Lo mismo sucede con la
Biblia en tierras inglesas y aún con mayor fuerza. La primera traducción de
intensa influencia es la de Tyndale, comenzada, por emulación, a partir de la
edición de Lutero. Sólo pudo acabar el Nuevo Testamento y parte del Antiguo,
pero sus discípulos la completaron y está en la base de la llamada Biblia de
Ginebra editada en 1560. Era la primera en usar el texto hebreo en lugar del
griego, pero el lenguaje mismo, el lenguaje literario de la Biblia de Ginebra,
contiene un ochenta por ciento de Tyndale según Harold Bloom.
La Biblia de Ginebra
tuvo una gran difusión y es la que leyeron Shakespeare, Milton, Spenser o
Donne, pero era de ideología puritana de manera que el rey Jacobo I encargó una
nueva versión para uso de la Iglesia de Inglaterra. Es la célebre King James,
que se completa en 1611. Esta será la Biblia común de ingleses y americanos,
una obra maestra traducida del texto hebreo (el Antiguo Testamento) y del
griego (el Nuevo). Escritores como Melville o Faulkner serían inconcebibles de
no contar con esta fuente siempre conspicua. Autores de muy distinta
musicalidad, como Dickens, Joyce o Jane Austen, son también hijos de tan
asombrosa obra de arte literario.
En España, como es
nuestro frecuente destino, eso no fue posible porque la prohibición de leer la
Biblia se prolongó hasta el siglo XIX. Y aún podríamos añadir que ni siquiera
en el siglo XX es una lectura literaria común, excepto entre los mejores, como
Juan Benet y Sánchez Ferlosio, lectores admirados de la Biblia del Oso, nuestra
traducción renacentista. El siglo XXI ya no necesitará que nadie la lea. Hemos
llegado a otro mundo y no está en éste.
La historia de la Biblia
del Oso y de su autor, Casiodoro de Reina, es una novela fascinante. Sorprende
que no haya dado pie a una serie televisiva en los periodos medianamente
liberales que hemos tenido en ese ente. Casiodoro de Reina era un monje del
monasterio de San Isidoro, próximo al centro urbano de Sevilla, en donde
burbujeaba la Reforma luterana con auténtico vigor. En consecuencia, él y otros
doce monjes se vieron obligados a huir en 1557 al saber que la Inquisición se
estaba interesando seriamente en sus ideas y trabajos. Bien hicieron, porque de
los cien que no pudieron escapar cuarenta murieron en la hoguera.
Se instaló primero en
Ginebra, pero la intransigencia calvinista le hastiaba y las ejecuciones le
repugnaban. Se exilió, entonces, a Londres donde llegó a ser nombrado pastor
con parroquia y pensión. Sin embargo, las relaciones diplomáticas con España
habían dado un siniestro poder a los espías de la Inquisición, así que hubo de
huir nuevamente en 1563. Su efigie había sido quemada en Sevilla un año antes y
su cabeza tenía precio. Buscó entonces refugio en Fráncfort, donde vivía su
suegro. El resto de sus días los pasará en constante trasiego entre esta
ciudad, Basilea y Estrasburgo.

Entradas guardadas:
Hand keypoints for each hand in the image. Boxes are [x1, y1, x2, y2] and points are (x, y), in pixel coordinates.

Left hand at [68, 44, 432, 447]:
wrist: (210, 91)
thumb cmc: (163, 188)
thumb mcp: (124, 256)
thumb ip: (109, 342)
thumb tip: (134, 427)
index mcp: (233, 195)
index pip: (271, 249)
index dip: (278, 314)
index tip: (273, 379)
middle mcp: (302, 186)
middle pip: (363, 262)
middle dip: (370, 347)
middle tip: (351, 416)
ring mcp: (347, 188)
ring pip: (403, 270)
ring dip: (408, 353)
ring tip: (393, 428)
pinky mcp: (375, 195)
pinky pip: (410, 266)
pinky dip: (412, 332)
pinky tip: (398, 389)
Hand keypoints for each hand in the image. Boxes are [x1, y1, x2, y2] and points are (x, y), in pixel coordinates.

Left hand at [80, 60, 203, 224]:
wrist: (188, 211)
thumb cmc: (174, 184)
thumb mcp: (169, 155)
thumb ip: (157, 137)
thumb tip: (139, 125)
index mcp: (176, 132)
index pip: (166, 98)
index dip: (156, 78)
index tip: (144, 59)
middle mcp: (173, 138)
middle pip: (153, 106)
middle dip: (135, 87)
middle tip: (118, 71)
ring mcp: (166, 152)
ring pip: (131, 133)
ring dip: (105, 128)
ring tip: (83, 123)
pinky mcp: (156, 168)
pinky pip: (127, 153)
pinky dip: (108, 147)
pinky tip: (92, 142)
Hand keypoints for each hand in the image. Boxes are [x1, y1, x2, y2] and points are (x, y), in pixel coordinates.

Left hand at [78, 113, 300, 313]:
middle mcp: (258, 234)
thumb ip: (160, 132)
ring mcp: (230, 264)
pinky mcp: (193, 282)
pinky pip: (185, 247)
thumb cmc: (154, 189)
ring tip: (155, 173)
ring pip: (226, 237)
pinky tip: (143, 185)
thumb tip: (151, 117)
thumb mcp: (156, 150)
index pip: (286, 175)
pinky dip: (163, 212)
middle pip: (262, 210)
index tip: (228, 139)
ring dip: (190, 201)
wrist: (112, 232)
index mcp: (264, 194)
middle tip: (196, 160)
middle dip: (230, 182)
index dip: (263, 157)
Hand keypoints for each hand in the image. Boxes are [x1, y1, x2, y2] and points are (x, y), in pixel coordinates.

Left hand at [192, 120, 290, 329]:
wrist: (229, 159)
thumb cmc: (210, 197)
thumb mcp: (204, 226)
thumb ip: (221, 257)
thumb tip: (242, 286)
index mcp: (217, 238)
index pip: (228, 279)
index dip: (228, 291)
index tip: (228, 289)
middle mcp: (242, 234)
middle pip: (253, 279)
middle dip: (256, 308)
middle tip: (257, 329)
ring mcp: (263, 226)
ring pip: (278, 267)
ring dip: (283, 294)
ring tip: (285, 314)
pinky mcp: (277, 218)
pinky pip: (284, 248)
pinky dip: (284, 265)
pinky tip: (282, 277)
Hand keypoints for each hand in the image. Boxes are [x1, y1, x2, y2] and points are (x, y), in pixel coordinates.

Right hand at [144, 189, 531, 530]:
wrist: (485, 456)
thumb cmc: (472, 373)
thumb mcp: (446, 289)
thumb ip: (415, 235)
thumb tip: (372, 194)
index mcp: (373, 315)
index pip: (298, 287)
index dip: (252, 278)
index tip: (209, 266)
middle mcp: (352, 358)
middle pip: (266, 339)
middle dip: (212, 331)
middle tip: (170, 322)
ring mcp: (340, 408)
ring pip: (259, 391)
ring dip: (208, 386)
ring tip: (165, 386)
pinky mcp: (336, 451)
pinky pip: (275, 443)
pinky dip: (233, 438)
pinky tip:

## [CONJUNTO DE TAREAS]
1. Según el texto sobre las traducciones de la Biblia, ¿en qué año se completó la versión King James?
2. Copia del texto sobre las traducciones de la Biblia el fragmento que empieza con "La historia de" y sigue hasta "en la hoguera.".

## [RESULTADOS EN ORDEN]
1. En 1611.

2.
La historia de la Biblia
del Oso y de su autor, Casiodoro de Reina, es una novela fascinante. Sorprende
que no haya dado pie a una serie televisiva en los periodos medianamente
liberales que hemos tenido en ese ente. Casiodoro de Reina era un monje del
monasterio de San Isidoro, próximo al centro urbano de Sevilla, en donde
burbujeaba la Reforma luterana con auténtico vigor. En consecuencia, él y otros
doce monjes se vieron obligados a huir en 1557 al saber que la Inquisición se
estaba interesando seriamente en sus ideas y trabajos. Bien hicieron, porque de
los cien que no pudieron escapar cuarenta murieron en la hoguera.